Blanca abre los ojos. Le pesan pero no puede dormir. La imagen de Emilio le da vueltas en la cabeza mientras ella da vueltas en la cama. Siente que se ahoga, que el calor le puede. Suspira y alarga los brazos y las piernas sobre el colchón. Está incómoda. Sobre la cama ya no queda ningún rincón frío, todo desprende calor. Roza su cuello y aparta su pelo pero no sirve de nada. Ella misma irradia calor por cada poro de su piel. Se pone en pie, el corto camisón de tirantes y seda vuelve a su sitio, aunque uno de los tirantes cae sobre su hombro. Mira el reloj, son las tres de la madrugada. Sale de la habitación y recorre el pasillo en busca de la puerta principal. Llega hasta pasillo que da al patio central del edificio. Intenta abanicarse con la mano pero no consigue nada. Unos sonidos que proceden de las escaleras captan su atención, alguien sube intentando hacer el menor sonido posible, aunque no lo consigue. Vislumbra una figura que le resulta medianamente familiar.

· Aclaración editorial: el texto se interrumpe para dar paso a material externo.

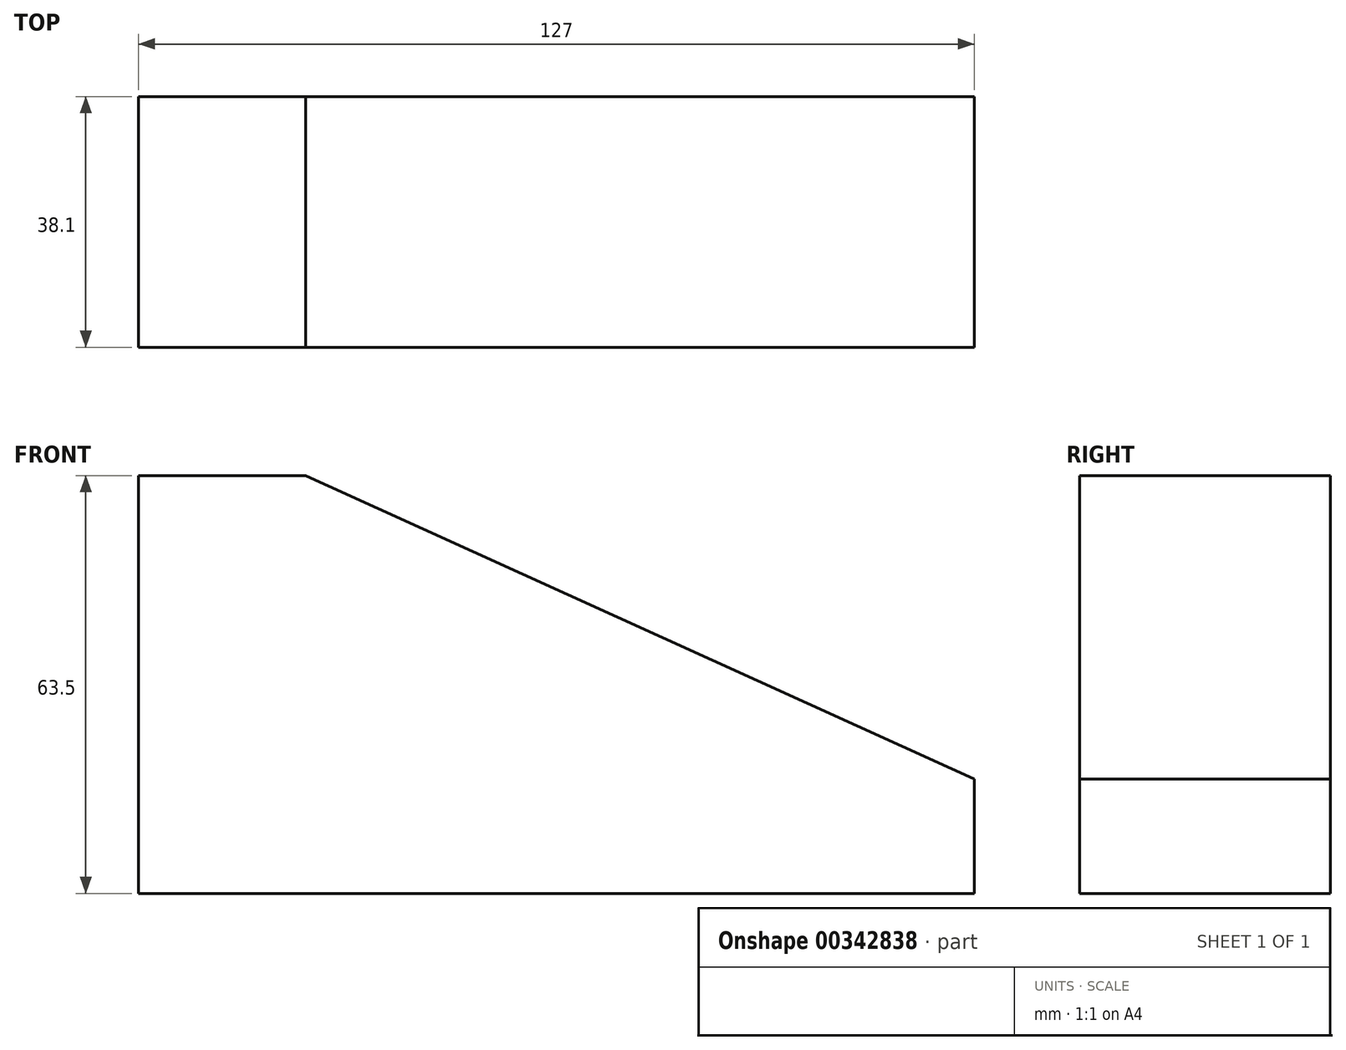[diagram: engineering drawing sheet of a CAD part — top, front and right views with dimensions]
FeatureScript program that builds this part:
annotation { "Feature Type Name" : "Feature", "Feature Type Description" : "" }
export const myFeature = defineFeature(function(context is Context, id is Id, definition is map)
    precondition{}
    {
        {
            var Q0;
            Q0=qCreatedBy(makeId("Front.planeOp"),FACE);
            var sketch = newSketch(context, id + "F0", { "sketchPlane" : qUnion([Q0])});
            skLineSegment(sketch, "E0.bottom", {"start": v(-72.5, 0) * mm, "end": v(54.5, 0) * mm});
            skLineSegment(sketch, "E0.top", {"start": v(-72.5, 63.5) * mm, "end": v(-47.1, 63.5) * mm});
            skLineSegment(sketch, "E0.left", {"start": v(-72.5, 0) * mm, "end": v(-72.5, 63.5) * mm});
            skLineSegment(sketch, "E0.right", {"start": v(54.5, 0) * mm, "end": v(54.5, 17.34) * mm});
            skLineSegment(sketch, "E1", {"start": v(-47.1, 63.5) * mm, "end": v(54.5, 17.34) * mm});
            skSolve(sketch);
        }
        {
            var Q0;
            Q0=makeQuery(id+"F0.imprint","IMPRINT",FACE,{"disambiguationData":[TD([[makeQuery(id+"F0.imprint","IMPRINT",EDGE,{"derivedFrom":sQuery(id+"F0.wireOp",EDGE,"E0.bottom")}),1.0]])]});
            extrude(context, id + "F1", {"entities" : qUnion([Q0]), "depth" : 38.1 * mm});
        }
    });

—¿Antonio? ¿Eres tú?—susurra mientras se cruza de brazos y avanza un par de pasos.

—Sí, soy yo.

Antonio llega hasta su altura y no puede evitar observarla de arriba abajo, descalza, solo viste un camisón blanco, corto por arriba de las rodillas, con tirantes, y lleva el pelo suelto y ondulado. Ella le observa a él, lleva pantalones cortos y el torso desnudo. Se da cuenta de lo definido que está, de que sus brazos son más fuertes de lo que parecía.

—¿Qué hace aquí?

—No podía dormir...

—En un par de días se habrá acostumbrado. Venga conmigo.

Antonio le tiende la mano. Blanca duda pero acepta. Él la guía de nuevo hasta el interior del apartamento, llevándola a la cocina. Abre el agua del fregadero y coge sus muñecas, humedeciéndolas. Blanca nota el contraste del frío del agua con su propio calor pero a los pocos segundos pasa a ser una sensación agradable. Antonio se pega algo más a ella y lleva sus manos mojadas hasta su cuello. Blanca siente las fuertes manos de Antonio sobre ella y como gotas de agua empiezan a desprenderse de ellas y a caer por su pecho, colandose por su camisón. Su respiración se acelera en el momento en que las manos de él pasan a sus hombros y a recorrer sus brazos. Siente una extraña excitación que no debería sentir.

—¿Va mejor?

—Sí, mucho mejor, gracias. Buenas noches, Antonio.

Él sonríe y aparta sus manos de ella, alcanzando antes sus tirantes y llevándolos a su sitio. Blanca aguanta la respiración unos segundos y se apoya en la encimera. Intenta controlar su excitación pero le resulta complicado. Hacía tiempo que no sentía esa extraña situación de tensión con alguien. La última había sido con Max.

Antonio se da cuenta de la forma en que Blanca le mira, nerviosa, tensa pero intentando aparentar normalidad. Se pega a ella, cogiéndola por la cintura y la besa. Lleva su mano derecha hasta su trasero, que aprieta con fuerza. Blanca sigue el beso pero no tarda en reaccionar, llevando sus manos hasta su pecho y apartándole de ella.